もったいないを尊重する
「もったいないなあ」
とわたしはよく思います。
例えば、飲食店に行った時。
お話に夢中になって気づけばお腹がいっぱい。
お皿にお料理を残したままお店を後にする。
お腹がいっぱいになった人間は気持ちがいいけれど、残された食材はどんな気持ちなのだろう。
お皿に残されたお料理を見ると、いつも心がチクッと痛む。
例えば、今年の秋はニットベストが流行しているらしい。
ファッションサイトには、1000円でお釣りがくる価格のお洋服がたくさん売られていて、たくさんの人がそれを買って、着ている。
でも、来年になったらその1000円以下のお洋服たちは、ごみ集積所で再集合していたりする。
思いもよらない場所で再集合した彼らは、一体どんな会話をしているのだろう。
例えば、100円ショップに行った時、
”便利グッヅ”というポップが私たちを誘惑してくる。
いかにも使い捨てですぐに壊れてしまいそうな彼らは「100円だから」という理由でしばしば、私たちの家にやってくる。
比較的すぐ使い捨てられてしまう彼らを100円で売るために、犠牲になっている人たちは何人いるのだろうか。
全部がそうだとは、思わない。
理にかなっていることはたくさんある。
「お金を払ったんだからいいじゃないか」
という意見も大いに尊重する。
「消費」することは、結果的には経済を回す。
でも、経済を回すために消費するのはちょっと違和感がある。
だからわたしは、新しい服はあまり買わない。
服を一着作るのに、人はたくさんの水を使い、限りある水は、人間のエゴによって日々残量が減っている。

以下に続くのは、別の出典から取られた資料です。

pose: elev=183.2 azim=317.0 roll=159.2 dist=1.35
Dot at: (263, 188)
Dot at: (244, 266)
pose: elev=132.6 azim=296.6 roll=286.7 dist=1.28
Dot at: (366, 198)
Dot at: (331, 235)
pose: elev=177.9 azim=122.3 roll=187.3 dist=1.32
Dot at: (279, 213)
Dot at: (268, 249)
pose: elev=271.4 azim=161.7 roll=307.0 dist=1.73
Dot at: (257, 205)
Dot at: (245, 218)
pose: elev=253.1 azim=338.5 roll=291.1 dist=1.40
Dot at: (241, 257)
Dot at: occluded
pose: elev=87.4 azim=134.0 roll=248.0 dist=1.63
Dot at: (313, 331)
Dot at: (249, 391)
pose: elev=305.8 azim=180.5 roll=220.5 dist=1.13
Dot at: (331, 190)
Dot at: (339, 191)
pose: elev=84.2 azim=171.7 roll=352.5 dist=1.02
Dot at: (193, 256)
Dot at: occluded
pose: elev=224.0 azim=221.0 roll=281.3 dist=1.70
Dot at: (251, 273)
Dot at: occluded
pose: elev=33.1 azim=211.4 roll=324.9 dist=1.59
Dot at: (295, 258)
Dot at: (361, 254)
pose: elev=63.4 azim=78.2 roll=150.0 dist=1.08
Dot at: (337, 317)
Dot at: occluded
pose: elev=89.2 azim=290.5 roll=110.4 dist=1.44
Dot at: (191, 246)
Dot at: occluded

誰かが一瞬でも愛着を持って着られていた服には、新品の服からは想像できないようなストーリーがある。
それは愛だったりユーモアだったり時には涙だったり。
わたしのお気に入りの一軍のお洋服は、わたしが自分自身でタグを切った服は一着もない。
だからわたしは、フードロスを減らしたい。
いつも自分のお腹と一緒にご飯を食べる人のお腹に「やあ胃袋たち、今日の調子はどんな感じ?」と具合を聞いてから料理を選ぶし、賞味期限や消費期限を相談しながら料理を作る。
わたしが今日捨ててしまった食材を、食べたかった誰かがいるし、誰かが今日捨ててしまった食材を、わたしは食べたかった。
だからわたしは、いいものを選んで買いたい。
高いかもしれないけれど、自分が愛着を持って大事にできるものを愛用したい。
なんでも買って、なんでも捨てることは多分当たり前にしちゃいけない。
もったいないから、という理由でアクションを起こすことを、貧困や卑しさだと安易に想像することは絶対に間違えている。
未来のためにできることは、きっと自分のためにできることでもある。
「もったいない」はわたしにとっての最重要アクションだ。